Carroll Gardens crime was the subject at a Nov. 2 meeting of the 76th Precinct Community Council. One resident, Nicole, told police that, above all, “residents are afraid of gunshots.” The gunshots emanate from what is commonly known as the “corridor of crime,” Warren Street between Wyckoff Gardens and the Gowanus Houses. Nicole, a young mother, also voiced her concern about a teenage girl who was killed in the “corridor” about six months ago. She told police that “every car on the block has been keyed,” reports the Brooklyn Eagle.
The “corridor of crime” is in the 76th Precinct. The police precinct’s commander, Capt. John Lewis, has been sending auxiliary police to the area. He assured residents that “the auxiliaries would be sent again,” and that police would circulate “gun stopper” cards that promise a $1,000 reward for information leading to illegal guns.
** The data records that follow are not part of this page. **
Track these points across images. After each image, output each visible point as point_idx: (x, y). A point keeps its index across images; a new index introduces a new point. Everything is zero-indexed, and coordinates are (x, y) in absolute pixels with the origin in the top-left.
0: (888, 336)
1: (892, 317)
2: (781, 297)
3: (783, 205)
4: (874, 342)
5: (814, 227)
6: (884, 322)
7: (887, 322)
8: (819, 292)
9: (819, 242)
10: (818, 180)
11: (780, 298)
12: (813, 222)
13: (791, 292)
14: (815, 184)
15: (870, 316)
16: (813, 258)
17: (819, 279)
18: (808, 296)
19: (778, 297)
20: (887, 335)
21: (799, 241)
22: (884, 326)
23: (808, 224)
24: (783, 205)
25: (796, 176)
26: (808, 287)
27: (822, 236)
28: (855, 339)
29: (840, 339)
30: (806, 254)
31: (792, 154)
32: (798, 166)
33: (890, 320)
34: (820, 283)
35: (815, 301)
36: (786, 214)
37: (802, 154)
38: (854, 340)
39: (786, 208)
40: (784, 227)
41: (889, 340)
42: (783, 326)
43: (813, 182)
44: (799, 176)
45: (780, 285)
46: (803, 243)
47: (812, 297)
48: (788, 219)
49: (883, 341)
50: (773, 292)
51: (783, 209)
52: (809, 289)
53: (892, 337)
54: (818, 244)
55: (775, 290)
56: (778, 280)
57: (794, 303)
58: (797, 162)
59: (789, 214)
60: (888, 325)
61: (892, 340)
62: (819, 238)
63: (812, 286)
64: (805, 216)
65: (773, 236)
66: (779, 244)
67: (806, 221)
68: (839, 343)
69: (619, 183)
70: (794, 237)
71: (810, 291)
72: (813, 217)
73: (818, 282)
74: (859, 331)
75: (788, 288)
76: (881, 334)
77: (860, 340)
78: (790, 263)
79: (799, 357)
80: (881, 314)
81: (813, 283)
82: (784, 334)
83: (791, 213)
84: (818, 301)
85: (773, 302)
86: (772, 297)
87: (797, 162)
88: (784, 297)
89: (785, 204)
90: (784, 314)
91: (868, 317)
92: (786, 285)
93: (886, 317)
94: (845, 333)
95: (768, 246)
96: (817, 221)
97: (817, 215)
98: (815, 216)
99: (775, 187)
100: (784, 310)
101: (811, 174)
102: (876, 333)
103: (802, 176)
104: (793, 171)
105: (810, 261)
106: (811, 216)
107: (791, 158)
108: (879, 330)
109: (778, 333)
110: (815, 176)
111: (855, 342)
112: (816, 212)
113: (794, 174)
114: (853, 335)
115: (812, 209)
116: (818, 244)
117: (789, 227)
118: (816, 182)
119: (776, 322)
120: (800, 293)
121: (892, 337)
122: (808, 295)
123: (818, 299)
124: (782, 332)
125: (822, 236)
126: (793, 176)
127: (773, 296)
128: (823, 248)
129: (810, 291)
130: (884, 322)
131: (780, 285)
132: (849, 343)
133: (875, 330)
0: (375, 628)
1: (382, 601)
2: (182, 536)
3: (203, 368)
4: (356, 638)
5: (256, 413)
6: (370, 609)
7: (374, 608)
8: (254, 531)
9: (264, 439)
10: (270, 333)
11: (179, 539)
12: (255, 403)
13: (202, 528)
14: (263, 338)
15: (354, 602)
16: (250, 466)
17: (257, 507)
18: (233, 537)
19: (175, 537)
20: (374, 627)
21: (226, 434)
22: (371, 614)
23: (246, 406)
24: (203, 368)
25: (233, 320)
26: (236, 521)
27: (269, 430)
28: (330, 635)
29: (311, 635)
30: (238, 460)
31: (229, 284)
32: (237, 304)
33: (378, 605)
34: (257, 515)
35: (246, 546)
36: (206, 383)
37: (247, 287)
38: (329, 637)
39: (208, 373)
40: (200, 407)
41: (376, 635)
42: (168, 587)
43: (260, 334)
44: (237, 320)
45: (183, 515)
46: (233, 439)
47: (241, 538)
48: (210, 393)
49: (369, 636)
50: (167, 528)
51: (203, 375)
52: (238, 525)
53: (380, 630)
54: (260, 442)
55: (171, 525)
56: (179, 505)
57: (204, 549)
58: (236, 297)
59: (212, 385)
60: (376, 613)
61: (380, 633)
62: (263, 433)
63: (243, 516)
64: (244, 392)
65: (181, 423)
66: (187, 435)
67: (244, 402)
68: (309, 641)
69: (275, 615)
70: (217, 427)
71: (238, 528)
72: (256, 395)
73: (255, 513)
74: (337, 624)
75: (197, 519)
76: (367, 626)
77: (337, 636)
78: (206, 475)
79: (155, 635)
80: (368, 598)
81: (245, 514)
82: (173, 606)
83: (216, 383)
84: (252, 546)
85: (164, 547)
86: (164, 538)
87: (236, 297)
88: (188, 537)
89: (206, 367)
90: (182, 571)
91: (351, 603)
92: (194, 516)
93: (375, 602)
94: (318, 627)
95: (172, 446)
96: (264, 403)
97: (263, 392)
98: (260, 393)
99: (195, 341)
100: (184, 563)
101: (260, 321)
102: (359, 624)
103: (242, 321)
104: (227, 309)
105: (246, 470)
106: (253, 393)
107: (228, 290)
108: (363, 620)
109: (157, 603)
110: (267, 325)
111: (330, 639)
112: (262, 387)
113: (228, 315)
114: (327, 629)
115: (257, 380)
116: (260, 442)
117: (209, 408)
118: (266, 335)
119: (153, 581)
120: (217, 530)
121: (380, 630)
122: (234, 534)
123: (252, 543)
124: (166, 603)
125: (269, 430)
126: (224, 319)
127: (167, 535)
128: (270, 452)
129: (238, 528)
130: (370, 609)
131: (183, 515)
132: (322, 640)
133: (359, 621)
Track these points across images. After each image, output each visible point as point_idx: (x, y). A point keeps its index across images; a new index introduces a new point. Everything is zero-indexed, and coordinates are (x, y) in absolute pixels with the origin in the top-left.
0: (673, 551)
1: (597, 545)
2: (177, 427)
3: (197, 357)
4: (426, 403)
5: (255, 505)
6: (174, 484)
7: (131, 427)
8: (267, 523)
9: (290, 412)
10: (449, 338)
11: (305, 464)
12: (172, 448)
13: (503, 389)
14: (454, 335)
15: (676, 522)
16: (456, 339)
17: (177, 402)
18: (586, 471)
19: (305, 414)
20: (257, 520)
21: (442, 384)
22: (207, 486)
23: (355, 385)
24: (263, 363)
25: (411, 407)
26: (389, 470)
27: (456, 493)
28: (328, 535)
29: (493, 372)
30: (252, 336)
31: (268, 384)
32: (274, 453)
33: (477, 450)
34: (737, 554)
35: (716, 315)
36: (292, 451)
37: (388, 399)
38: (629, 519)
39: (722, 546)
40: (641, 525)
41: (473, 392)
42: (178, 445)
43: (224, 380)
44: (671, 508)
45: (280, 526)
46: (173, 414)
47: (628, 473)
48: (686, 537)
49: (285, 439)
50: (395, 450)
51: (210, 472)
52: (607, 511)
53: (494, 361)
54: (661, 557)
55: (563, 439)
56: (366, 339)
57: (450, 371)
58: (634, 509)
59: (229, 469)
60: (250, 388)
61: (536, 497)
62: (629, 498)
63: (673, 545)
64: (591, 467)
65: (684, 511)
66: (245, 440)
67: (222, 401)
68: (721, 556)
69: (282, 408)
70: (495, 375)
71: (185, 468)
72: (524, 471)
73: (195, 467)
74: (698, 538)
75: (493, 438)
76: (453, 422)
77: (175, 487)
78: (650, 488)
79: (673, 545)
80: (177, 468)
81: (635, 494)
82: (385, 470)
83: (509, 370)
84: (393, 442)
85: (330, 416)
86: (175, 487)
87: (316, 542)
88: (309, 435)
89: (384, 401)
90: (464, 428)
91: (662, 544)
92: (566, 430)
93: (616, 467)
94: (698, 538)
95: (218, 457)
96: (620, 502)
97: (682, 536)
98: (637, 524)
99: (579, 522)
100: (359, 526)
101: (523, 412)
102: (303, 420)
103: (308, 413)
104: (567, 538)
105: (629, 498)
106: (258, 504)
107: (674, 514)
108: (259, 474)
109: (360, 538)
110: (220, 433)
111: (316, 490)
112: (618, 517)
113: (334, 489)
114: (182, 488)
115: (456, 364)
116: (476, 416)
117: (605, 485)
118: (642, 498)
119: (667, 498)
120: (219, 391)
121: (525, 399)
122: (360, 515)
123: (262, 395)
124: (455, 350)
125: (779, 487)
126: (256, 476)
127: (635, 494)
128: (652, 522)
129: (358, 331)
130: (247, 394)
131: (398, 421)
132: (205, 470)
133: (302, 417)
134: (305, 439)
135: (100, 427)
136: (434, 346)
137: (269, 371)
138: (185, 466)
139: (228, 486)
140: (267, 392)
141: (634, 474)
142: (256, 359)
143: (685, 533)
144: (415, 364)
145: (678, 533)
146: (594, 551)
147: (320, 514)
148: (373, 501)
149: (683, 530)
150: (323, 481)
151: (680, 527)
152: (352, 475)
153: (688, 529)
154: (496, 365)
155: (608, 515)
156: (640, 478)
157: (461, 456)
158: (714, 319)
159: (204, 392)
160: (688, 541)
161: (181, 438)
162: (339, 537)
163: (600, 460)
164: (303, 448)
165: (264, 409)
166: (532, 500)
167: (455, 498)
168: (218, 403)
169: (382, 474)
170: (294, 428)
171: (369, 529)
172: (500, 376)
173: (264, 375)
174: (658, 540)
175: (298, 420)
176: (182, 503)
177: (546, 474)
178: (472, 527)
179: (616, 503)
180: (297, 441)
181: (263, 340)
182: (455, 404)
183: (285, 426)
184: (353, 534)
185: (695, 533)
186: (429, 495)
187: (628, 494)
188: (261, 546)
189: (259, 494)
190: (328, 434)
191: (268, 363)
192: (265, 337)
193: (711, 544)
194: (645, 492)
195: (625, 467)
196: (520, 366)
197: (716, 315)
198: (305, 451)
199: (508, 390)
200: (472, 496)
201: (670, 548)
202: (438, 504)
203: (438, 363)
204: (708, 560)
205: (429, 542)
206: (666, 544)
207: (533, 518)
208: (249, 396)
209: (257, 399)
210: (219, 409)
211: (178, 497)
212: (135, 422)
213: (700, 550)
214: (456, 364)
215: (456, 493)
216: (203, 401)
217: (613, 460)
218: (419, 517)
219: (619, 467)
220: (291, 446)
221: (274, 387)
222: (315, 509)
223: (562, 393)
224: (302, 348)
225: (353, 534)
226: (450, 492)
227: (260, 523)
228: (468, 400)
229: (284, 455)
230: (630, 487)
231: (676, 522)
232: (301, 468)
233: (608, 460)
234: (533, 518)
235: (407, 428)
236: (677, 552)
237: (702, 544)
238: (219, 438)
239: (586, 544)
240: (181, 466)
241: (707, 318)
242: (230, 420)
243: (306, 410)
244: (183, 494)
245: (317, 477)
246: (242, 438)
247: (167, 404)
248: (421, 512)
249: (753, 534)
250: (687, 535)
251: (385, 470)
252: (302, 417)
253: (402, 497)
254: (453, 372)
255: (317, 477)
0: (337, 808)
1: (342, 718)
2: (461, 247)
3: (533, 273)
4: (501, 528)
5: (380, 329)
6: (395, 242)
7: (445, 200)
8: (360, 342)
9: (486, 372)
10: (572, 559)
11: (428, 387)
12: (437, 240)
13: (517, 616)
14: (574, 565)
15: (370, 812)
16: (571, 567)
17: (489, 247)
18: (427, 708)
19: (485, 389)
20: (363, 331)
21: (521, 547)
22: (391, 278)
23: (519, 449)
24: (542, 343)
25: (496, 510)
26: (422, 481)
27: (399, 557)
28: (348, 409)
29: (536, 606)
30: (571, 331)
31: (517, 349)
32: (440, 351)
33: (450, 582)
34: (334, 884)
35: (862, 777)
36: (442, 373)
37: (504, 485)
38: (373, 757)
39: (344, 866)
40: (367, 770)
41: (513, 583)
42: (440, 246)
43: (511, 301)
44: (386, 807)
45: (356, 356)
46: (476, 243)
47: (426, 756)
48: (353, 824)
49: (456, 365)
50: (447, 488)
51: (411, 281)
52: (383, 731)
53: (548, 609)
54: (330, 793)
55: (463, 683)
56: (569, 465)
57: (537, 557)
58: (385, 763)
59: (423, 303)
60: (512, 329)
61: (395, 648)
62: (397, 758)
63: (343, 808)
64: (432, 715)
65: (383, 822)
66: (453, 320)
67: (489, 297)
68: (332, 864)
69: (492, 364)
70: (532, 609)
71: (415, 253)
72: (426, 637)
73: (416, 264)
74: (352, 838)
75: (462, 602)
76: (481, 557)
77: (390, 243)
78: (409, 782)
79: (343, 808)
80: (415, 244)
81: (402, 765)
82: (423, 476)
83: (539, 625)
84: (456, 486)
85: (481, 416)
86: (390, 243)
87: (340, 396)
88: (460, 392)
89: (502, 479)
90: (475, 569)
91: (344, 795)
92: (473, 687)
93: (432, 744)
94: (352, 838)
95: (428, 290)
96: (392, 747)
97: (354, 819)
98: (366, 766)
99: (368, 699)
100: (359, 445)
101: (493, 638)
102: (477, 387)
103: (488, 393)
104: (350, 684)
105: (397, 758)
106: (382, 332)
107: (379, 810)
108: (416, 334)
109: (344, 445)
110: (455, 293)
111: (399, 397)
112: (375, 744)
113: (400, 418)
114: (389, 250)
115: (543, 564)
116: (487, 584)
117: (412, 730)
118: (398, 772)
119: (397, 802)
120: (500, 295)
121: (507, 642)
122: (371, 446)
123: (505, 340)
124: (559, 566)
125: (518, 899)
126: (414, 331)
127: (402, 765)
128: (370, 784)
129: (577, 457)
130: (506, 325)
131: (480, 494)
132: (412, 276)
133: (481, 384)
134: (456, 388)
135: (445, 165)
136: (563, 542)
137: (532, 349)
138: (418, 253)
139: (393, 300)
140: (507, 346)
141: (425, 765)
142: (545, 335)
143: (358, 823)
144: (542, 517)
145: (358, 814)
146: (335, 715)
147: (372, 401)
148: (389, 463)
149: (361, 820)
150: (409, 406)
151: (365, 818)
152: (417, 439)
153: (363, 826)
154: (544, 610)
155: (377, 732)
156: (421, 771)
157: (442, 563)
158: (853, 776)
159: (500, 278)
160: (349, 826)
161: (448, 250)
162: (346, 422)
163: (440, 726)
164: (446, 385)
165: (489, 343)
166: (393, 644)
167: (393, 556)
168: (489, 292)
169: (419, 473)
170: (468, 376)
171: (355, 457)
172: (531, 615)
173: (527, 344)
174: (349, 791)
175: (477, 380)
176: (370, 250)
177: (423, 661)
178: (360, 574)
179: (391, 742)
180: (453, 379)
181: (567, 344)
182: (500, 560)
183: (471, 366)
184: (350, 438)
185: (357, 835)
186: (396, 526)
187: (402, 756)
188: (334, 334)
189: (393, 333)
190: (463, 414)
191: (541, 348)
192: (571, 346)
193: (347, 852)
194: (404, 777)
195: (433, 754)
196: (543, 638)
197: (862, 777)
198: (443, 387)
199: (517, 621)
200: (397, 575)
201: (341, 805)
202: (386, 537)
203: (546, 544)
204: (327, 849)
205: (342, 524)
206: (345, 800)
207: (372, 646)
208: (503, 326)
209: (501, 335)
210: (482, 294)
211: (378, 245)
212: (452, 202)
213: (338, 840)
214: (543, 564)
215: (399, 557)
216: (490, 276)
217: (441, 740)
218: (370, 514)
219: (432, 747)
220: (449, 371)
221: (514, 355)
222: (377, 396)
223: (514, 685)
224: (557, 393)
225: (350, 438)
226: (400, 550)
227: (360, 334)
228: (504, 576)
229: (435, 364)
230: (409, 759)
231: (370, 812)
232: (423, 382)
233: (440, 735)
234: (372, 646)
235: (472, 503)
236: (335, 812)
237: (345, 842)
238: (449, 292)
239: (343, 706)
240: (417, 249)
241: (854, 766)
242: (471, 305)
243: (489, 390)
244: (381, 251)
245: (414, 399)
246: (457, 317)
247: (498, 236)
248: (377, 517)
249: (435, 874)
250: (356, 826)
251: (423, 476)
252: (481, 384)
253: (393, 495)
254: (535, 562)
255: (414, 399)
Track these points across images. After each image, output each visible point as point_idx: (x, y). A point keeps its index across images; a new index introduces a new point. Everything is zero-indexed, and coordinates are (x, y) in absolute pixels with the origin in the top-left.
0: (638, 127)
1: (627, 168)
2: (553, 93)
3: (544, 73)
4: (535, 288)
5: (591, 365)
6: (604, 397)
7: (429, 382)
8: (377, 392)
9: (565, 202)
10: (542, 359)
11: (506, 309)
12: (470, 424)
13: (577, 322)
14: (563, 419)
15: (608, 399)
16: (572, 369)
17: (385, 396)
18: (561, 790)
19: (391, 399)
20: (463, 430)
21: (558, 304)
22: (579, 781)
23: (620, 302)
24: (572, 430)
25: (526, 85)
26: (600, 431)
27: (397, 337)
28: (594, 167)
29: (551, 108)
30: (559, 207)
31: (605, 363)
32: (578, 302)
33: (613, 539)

Lewis pointed out, however, that the “people in the brownstones” do not have the information; the “people in the projects” have it.
His statement designates the “corridor of crime” as a socio-economic problem. The “people in the brownstones” have money. The “people in the projects” are low-income residents.
Society has come to accept, and even expect, crime in low-income areas. Does anyone else see something wrong with this scenario? Money buys safety. People who are short on cash are subjected to living in danger and our society accepts it?
The overall crime in Carroll Gardens is comparable to other Brooklyn neighborhoods. As of Oct. 24, there have been 487 crime complaints this year, including two murders, two rapes and 76 felonious assaults. The other 407 crimes were all forms of theft, according to the NYPD’s CompStat report.